Şeyhülislamın biri matbaa haramdır, mübarek ayetler makina ile yazılamaz, makina abdestli olmalıdır şeklinde aptalca hükümde bulunmuş.
Adam tuvalete gidip eliyle taharet aldıktan sonra oturup Kur-an'ı Kerim'i yazıyor ama makina yazamaz, haram mış?
İlkel cahil herif.

Oysa matbaa bir kitabı 1 saatte okunmaya hazır hale getirirken, bir insanın oturup 100 sayfalık kitabı yazması günler alabiliyor.
Matbaanın onlarca faydasından biri de çok sayıda kitap çıkarabilmesi nedeniyle kitabın ucuza gelmesi ve yüzbinlerce insanın eline ulaşabilmesinin mümkün hale gelmesidir.
Matbaa sayesinde bilim ve teknolojide gelişme sağlanabilmiş, okullaşma oranı artmış ve bu okullaşma sayesinde toplumsal işbölümünde mühendis, teknisyen ve kadrolarının genişlemesini sağlamıştır.
Kim ki bu şeyhülislam. Adı sanı her neyse, ümmete ve müslümanların gelişmesine ve güçlenmesine mani olduğu için Alah ondan razı olmasın.

Ümmetin, müslüman milletlerin önünde engel olan her kim ise Allah onları def etsin.

Taliban Afganistan'da yönetimi ele geçirdikten bir süre sonra Taliban lideri -aynı zamanda o dönemin Afganistan devlet başkanı- ile atv ekibi ropörtaj yapmak istedi. Verilen cevap aynen şu; televizyon ve kamera İslam dini nezdinde haram olduğundan görüşme yapılamayacağı cevabı verilmiş.
Eğer hikaye konuları açmak istiyorsanız böyle ibret dolu hikayeler anlatın. Böyle ibret dolu hikayeler anlatın ki ümmetin başına bela olan haramilerden ümmet sakınabilsin.

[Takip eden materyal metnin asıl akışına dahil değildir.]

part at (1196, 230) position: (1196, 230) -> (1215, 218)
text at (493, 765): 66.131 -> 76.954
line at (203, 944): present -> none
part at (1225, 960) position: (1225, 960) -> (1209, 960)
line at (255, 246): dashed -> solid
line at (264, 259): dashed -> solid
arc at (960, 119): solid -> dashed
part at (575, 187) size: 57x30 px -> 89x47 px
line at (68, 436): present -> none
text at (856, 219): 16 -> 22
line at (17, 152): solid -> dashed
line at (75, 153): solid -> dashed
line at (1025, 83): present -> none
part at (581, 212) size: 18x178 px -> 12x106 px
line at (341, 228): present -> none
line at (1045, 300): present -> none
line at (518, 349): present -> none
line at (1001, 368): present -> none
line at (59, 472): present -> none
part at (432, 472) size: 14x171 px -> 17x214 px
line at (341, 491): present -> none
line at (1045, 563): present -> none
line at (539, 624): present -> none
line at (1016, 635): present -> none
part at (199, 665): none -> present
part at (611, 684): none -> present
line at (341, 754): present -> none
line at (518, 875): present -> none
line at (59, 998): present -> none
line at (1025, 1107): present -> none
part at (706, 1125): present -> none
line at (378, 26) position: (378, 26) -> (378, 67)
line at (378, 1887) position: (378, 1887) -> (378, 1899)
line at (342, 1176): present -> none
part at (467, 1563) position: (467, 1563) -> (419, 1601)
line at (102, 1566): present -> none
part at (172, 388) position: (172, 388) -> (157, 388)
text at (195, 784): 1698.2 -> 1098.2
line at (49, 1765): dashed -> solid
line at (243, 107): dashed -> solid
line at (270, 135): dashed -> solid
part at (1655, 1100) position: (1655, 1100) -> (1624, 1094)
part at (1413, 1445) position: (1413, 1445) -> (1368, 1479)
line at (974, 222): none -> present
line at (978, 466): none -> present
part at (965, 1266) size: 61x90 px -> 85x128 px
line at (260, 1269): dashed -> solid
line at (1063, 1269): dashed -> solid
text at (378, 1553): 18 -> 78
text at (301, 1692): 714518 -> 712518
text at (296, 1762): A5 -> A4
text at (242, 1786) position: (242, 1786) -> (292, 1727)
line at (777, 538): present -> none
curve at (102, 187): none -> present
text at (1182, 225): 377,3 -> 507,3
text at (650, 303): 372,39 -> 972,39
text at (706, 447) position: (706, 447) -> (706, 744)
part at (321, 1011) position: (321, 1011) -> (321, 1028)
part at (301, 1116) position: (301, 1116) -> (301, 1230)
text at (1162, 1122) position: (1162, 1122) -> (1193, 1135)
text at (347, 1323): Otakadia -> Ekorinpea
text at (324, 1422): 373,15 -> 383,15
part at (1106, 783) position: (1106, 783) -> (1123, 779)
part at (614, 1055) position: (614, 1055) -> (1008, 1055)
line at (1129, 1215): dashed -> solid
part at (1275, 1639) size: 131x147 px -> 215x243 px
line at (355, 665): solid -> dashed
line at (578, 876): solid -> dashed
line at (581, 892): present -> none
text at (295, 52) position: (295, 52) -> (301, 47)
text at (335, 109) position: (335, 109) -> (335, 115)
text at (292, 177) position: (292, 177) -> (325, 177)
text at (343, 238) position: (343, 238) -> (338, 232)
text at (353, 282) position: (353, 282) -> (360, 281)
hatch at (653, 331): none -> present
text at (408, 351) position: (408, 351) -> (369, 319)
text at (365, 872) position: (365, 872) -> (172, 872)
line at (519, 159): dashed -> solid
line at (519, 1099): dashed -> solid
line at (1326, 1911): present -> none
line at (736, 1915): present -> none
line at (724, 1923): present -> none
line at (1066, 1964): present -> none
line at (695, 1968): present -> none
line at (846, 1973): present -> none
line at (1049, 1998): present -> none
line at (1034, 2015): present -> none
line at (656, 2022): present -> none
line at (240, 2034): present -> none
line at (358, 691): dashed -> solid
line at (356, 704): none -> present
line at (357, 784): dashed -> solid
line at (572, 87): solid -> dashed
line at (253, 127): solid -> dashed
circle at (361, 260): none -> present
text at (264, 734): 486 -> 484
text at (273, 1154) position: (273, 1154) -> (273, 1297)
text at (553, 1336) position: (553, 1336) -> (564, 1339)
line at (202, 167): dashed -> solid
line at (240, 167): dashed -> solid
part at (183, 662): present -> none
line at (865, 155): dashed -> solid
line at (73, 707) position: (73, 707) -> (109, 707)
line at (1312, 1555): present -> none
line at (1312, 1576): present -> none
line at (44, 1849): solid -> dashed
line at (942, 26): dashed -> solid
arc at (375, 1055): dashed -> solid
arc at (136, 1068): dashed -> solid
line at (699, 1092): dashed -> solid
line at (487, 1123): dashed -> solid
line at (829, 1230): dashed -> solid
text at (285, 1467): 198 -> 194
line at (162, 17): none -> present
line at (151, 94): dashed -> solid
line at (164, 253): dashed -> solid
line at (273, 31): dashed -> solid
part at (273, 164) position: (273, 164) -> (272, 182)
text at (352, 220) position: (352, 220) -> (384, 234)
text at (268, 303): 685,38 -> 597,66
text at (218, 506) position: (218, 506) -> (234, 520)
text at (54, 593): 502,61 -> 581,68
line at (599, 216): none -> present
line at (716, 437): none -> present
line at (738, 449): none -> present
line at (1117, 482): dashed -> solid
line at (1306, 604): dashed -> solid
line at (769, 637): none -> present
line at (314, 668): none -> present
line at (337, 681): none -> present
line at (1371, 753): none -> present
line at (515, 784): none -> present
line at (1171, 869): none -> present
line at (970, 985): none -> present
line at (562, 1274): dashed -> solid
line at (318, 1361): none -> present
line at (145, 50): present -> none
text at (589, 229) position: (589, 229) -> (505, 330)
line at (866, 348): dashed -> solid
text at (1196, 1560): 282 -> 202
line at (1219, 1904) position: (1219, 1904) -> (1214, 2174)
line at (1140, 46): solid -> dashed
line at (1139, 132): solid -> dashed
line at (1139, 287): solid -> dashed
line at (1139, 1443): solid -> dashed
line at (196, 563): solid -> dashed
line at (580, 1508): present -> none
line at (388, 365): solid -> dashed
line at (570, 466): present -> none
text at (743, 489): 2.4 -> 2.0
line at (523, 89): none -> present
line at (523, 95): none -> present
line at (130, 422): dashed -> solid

Karayolu araçları ilk kullanılmaya başlandığında gavur icadı haram dediler.
Hastanelerde tedaviye haram dediler, uçağa haram dediler, ona haram, buna haram ama şimdi altlarında son model mercedes, alt gelir grubu insanların gidemediği en pahalı hastanelerde tedavi olmaya gidiyorlar.

"Kusur islam'da değil, kusur insanlardadır" İnsan bu zaaflarıyla vardır. Kusur işler, hata yapar ama bu hatalarını din ile örtme konusunda da maharetlidir.

Ehli sünnet alimi diye bilinen cübbeli namlı şahsın bu videosunu buraya alıyorum.
Videoda "iyi ki okumamışım, iyi ki okumamışım" diyor.

https://www.youtube.com/watch?v=TkaxHoMftZo

Okusa belki doktor, mühendis veya topluma faydalı bir meslekle ümmete millete faydası olacak, bizde Allah razı olsun diyeceğiz.
Ama "kertenkele öldüren kafir öldürmüş gibidir" şeklinde insanlık dışı, islam ahlakına, müslümanların merhamet duygusuna hakaret ederek, bir kısım müslümanları İslamdan soğutarak, gayri müslimler gözünde İslam dinini vahşi barbar din olarak gösterdiği için Allah böylelerinden razı olmasın. Allah böylelerini ümmetin başına bela olmasından uzak tutsun.
Amin

Bu yazdıklarından sen bişeyler anladın mı çömez çok merak ediyorum. Sırf laf olsun diye yazıyorsun. Yazdıkların incir çekirdeğini bile doldurmayan cinsten be evlat.